+++ Extracted entries +++
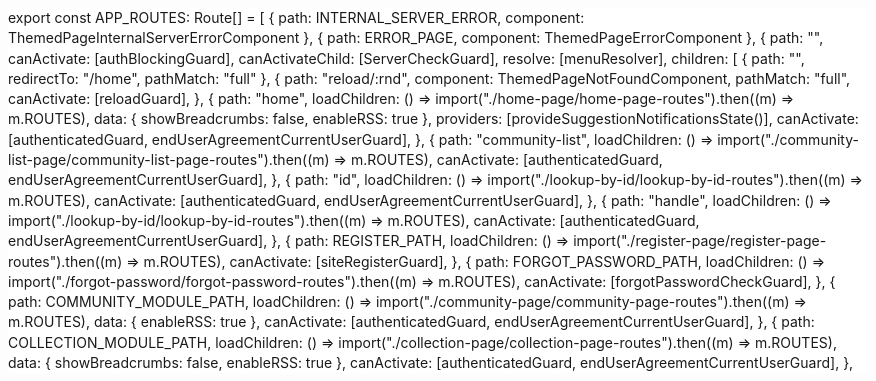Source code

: export const APP_ROUTES: Route[] = [
  { path: INTERNAL_SERVER_ERROR, component: ThemedPageInternalServerErrorComponent },
  { path: ERROR_PAGE, component: ThemedPageErrorComponent },
  {
    path: "",
    canActivate: [authBlockingGuard],
    canActivateChild: [ServerCheckGuard],
    resolve: [menuResolver],
    children: [
      { path: "", redirectTo: "/home", pathMatch: "full" },
      {
        path: "reload/:rnd",
        component: ThemedPageNotFoundComponent,
        pathMatch: "full",
        canActivate: [reloadGuard],
      },
      {
        path: "home",
        loadChildren: () => import("./home-page/home-page-routes").then((m) => m.ROUTES),
        data: { showBreadcrumbs: false, enableRSS: true },
        providers: [provideSuggestionNotificationsState()],
        canActivate: [authenticatedGuard, endUserAgreementCurrentUserGuard],
      },
      {
        path: "community-list",
        loadChildren: () => import("./community-list-page/community-list-page-routes").then((m) => m.ROUTES),
        canActivate: [authenticatedGuard, endUserAgreementCurrentUserGuard],
      },
      {
        path: "id",
        loadChildren: () => import("./lookup-by-id/lookup-by-id-routes").then((m) => m.ROUTES),
        canActivate: [authenticatedGuard, endUserAgreementCurrentUserGuard],
      },
      {
        path: "handle",
        loadChildren: () => import("./lookup-by-id/lookup-by-id-routes").then((m) => m.ROUTES),
        canActivate: [authenticatedGuard, endUserAgreementCurrentUserGuard],
      },
      {
        path: REGISTER_PATH,
        loadChildren: () => import("./register-page/register-page-routes").then((m) => m.ROUTES),
        canActivate: [siteRegisterGuard],
      },
      {
        path: FORGOT_PASSWORD_PATH,
        loadChildren: () => import("./forgot-password/forgot-password-routes").then((m) => m.ROUTES),
        canActivate: [forgotPasswordCheckGuard],
      },
      {
        path: COMMUNITY_MODULE_PATH,
        loadChildren: () => import("./community-page/community-page-routes").then((m) => m.ROUTES),
        data: { enableRSS: true },
        canActivate: [authenticatedGuard, endUserAgreementCurrentUserGuard],
      },
      {
        path: COLLECTION_MODULE_PATH,
        loadChildren: () => import("./collection-page/collection-page-routes").then((m) => m.ROUTES),
        data: { showBreadcrumbs: false, enableRSS: true },
        canActivate: [authenticatedGuard, endUserAgreementCurrentUserGuard],
      },
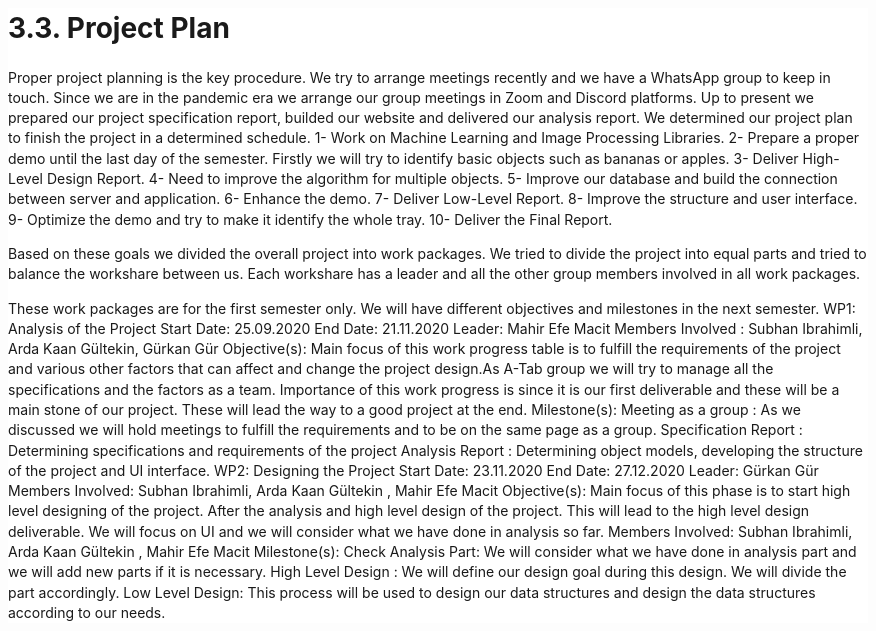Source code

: # 3.3. Project Plan
Proper project planning is the key procedure. We try to arrange meetings recently and we have a WhatsApp group to keep in touch. Since we are in the pandemic era we arrange our group meetings in Zoom and Discord platforms. Up to present we prepared our project specification report, builded our website and delivered our analysis report. We determined our project plan to finish the project in a determined schedule.
1- Work on Machine Learning and Image Processing Libraries.
2- Prepare a proper demo until the last day of the semester. Firstly we will try to identify basic objects such as bananas or apples.
3- Deliver High-Level Design Report.
4- Need to improve the algorithm for multiple objects.
5- Improve our database and build the connection between server and application.
6- Enhance the demo.
7- Deliver Low-Level Report.
8- Improve the structure and user interface.
9- Optimize the demo and try to make it identify the whole tray.
10- Deliver the Final Report.
	
Based on these goals we divided the overall project into work packages. We tried to divide the project into equal parts and tried to balance the workshare between us. Each workshare has a leader and all the other group members involved in all work packages.

These work packages are for the first semester only. We will have different objectives and milestones in the next semester.
WP1: Analysis of the Project
Start Date: 25.09.2020
End Date: 21.11.2020
Leader: Mahir Efe Macit
Members Involved : Subhan Ibrahimli, Arda Kaan Gültekin, Gürkan Gür
Objective(s): Main focus of this work progress table is to fulfill the requirements of the project and various other factors that can affect and change the project design.As A-Tab group we will try to manage all the specifications and the factors as a team. Importance of this work progress is since it is our first deliverable and these will be a main stone of our project. These will lead the way to a good project at the end.
Milestone(s):
Meeting as a group : As we discussed we will hold meetings to fulfill the requirements and to be on the same page as a group.
Specification Report : Determining specifications and requirements of the project
Analysis Report : Determining object models, developing the structure of the project and UI interface.
WP2: Designing the Project
Start Date: 23.11.2020
End Date: 27.12.2020
Leader: Gürkan Gür
Members Involved: Subhan Ibrahimli, Arda Kaan Gültekin , Mahir Efe Macit
Objective(s): Main focus of this phase is to start high level designing of the project. After the analysis and high level design of the project. This will lead to the high level design deliverable. We will focus on UI and we will consider what we have done in analysis so far.
Members Involved: Subhan Ibrahimli, Arda Kaan Gültekin , Mahir Efe Macit
Milestone(s):
Check Analysis Part: We will consider what we have done in analysis part and we will add new parts if it is necessary.
High Level Design : We will define our design goal during this design. We will divide the part accordingly.
Low Level Design: This process will be used to design our data structures and design the data structures according to our needs.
+++
__Problem__
Search the records for the string "will" and return every line in which it occurs.

__Response to this exercise__
2- Prepare a proper demo until the last day of the semester. Firstly we will try to identify basic objects such as bananas or apples.
These work packages are for the first semester only. We will have different objectives and milestones in the next semester.
Objective(s): Main focus of this work progress table is to fulfill the requirements of the project and various other factors that can affect and change the project design.As A-Tab group we will try to manage all the specifications and the factors as a team. Importance of this work progress is since it is our first deliverable and these will be a main stone of our project. These will lead the way to a good project at the end.
Meeting as a group : As we discussed we will hold meetings to fulfill the requirements and to be on the same page as a group.
Objective(s): Main focus of this phase is to start high level designing of the project. After the analysis and high level design of the project. This will lead to the high level design deliverable. We will focus on UI and we will consider what we have done in analysis so far.
Check Analysis Part: We will consider what we have done in analysis part and we will add new parts if it is necessary.
High Level Design : We will define our design goal during this design. We will divide the part accordingly.
Low Level Design: This process will be used to design our data structures and design the data structures according to our needs.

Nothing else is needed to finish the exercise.